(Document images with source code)
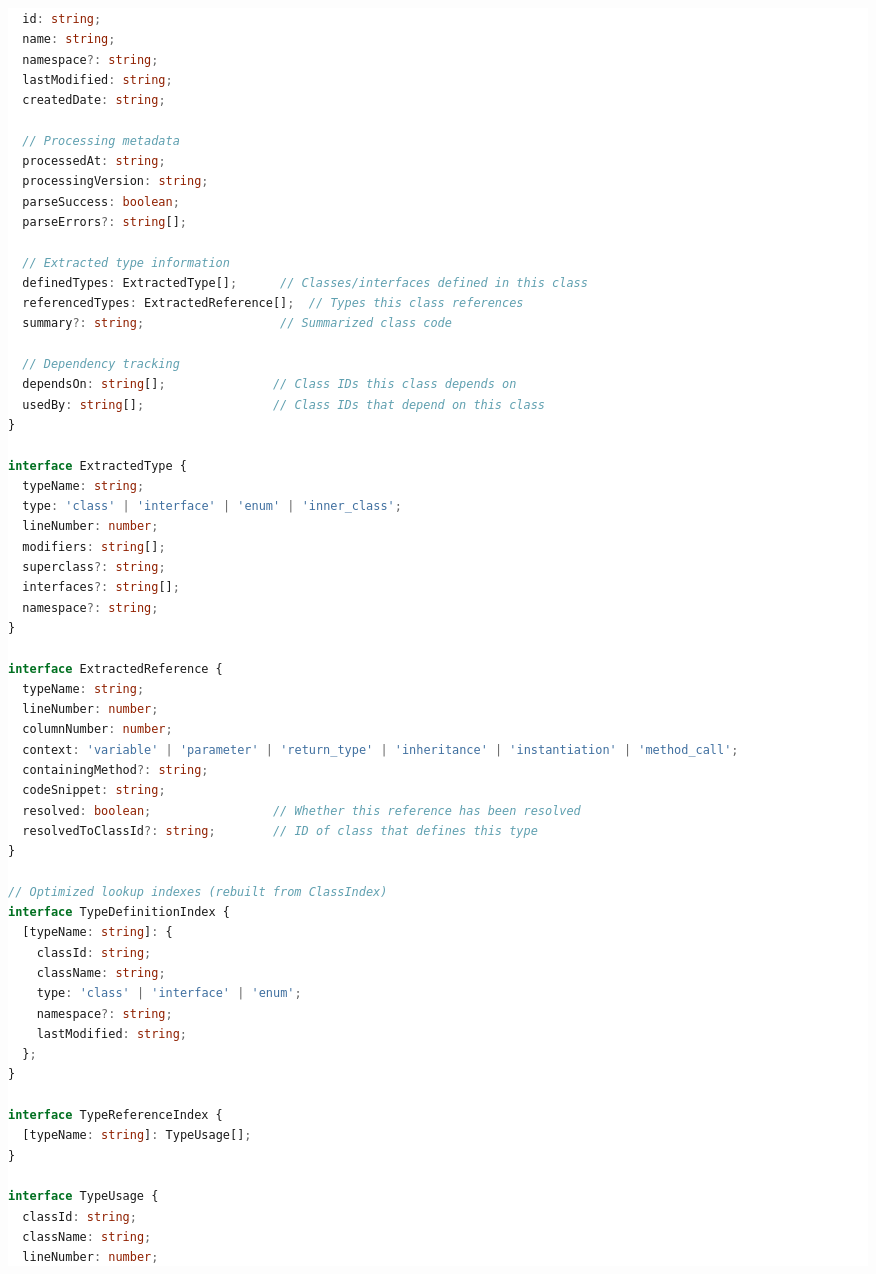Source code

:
 ```typescript
  id: string;
  name: string;
  namespace?: string;
  lastModified: string;
  createdDate: string;
  
  // Processing metadata  
  processedAt: string;
  processingVersion: string;
  parseSuccess: boolean;
  parseErrors?: string[];
  
  // Extracted type information
  definedTypes: ExtractedType[];      // Classes/interfaces defined in this class
  referencedTypes: ExtractedReference[];  // Types this class references
  summary?: string;                   // Summarized class code
  
  // Dependency tracking
  dependsOn: string[];               // Class IDs this class depends on
  usedBy: string[];                  // Class IDs that depend on this class
}

interface ExtractedType {
  typeName: string;
  type: 'class' | 'interface' | 'enum' | 'inner_class';
  lineNumber: number;
  modifiers: string[];
  superclass?: string;
  interfaces?: string[];
  namespace?: string;
}

interface ExtractedReference {
  typeName: string;
  lineNumber: number;
  columnNumber: number;
  context: 'variable' | 'parameter' | 'return_type' | 'inheritance' | 'instantiation' | 'method_call';
  containingMethod?: string;
  codeSnippet: string;
  resolved: boolean;                 // Whether this reference has been resolved
  resolvedToClassId?: string;        // ID of class that defines this type
}

// Optimized lookup indexes (rebuilt from ClassIndex)
interface TypeDefinitionIndex {
  [typeName: string]: {
    classId: string;
    className: string;
    type: 'class' | 'interface' | 'enum';
    namespace?: string;
    lastModified: string;
  };
}

interface TypeReferenceIndex {
  [typeName: string]: TypeUsage[];
}

interface TypeUsage {
  classId: string;
  className: string;
  lineNumber: number;
```

  [classId: string]: ClassEntry;
  [typeName: string]: UnresolvedReference[];
  [typeName: string]: TypeReference[];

> _Exercise requirements_: Restating the data word for word is the task, and pictures are to be omitted.

> _Response below_:
Source code

:
 ```typescript
  id: string;
  name: string;
  namespace?: string;
  lastModified: string;
  createdDate: string;
  
  // Processing metadata  
  processedAt: string;
  processingVersion: string;
  parseSuccess: boolean;
  parseErrors?: string[];
  
  // Extracted type information
  definedTypes: ExtractedType[];      // Classes/interfaces defined in this class
  referencedTypes: ExtractedReference[];  // Types this class references
  summary?: string;                   // Summarized class code
  
  // Dependency tracking
  dependsOn: string[];               // Class IDs this class depends on
  usedBy: string[];                  // Class IDs that depend on this class
}

interface ExtractedType {
  typeName: string;
  type: 'class' | 'interface' | 'enum' | 'inner_class';
  lineNumber: number;
  modifiers: string[];
  superclass?: string;
  interfaces?: string[];
  namespace?: string;
}

interface ExtractedReference {
  typeName: string;
  lineNumber: number;
  columnNumber: number;
  context: 'variable' | 'parameter' | 'return_type' | 'inheritance' | 'instantiation' | 'method_call';
  containingMethod?: string;
  codeSnippet: string;
  resolved: boolean;                 // Whether this reference has been resolved
  resolvedToClassId?: string;        // ID of class that defines this type
}

// Optimized lookup indexes (rebuilt from ClassIndex)
interface TypeDefinitionIndex {
  [typeName: string]: {
    classId: string;
    className: string;
    type: 'class' | 'interface' | 'enum';
    namespace?: string;
    lastModified: string;
  };
}

interface TypeReferenceIndex {
  [typeName: string]: TypeUsage[];
}

interface TypeUsage {
  classId: string;
  className: string;
  lineNumber: number;
```

  [classId: string]: ClassEntry;
  [typeName: string]: UnresolvedReference[];
  [typeName: string]: TypeReference[];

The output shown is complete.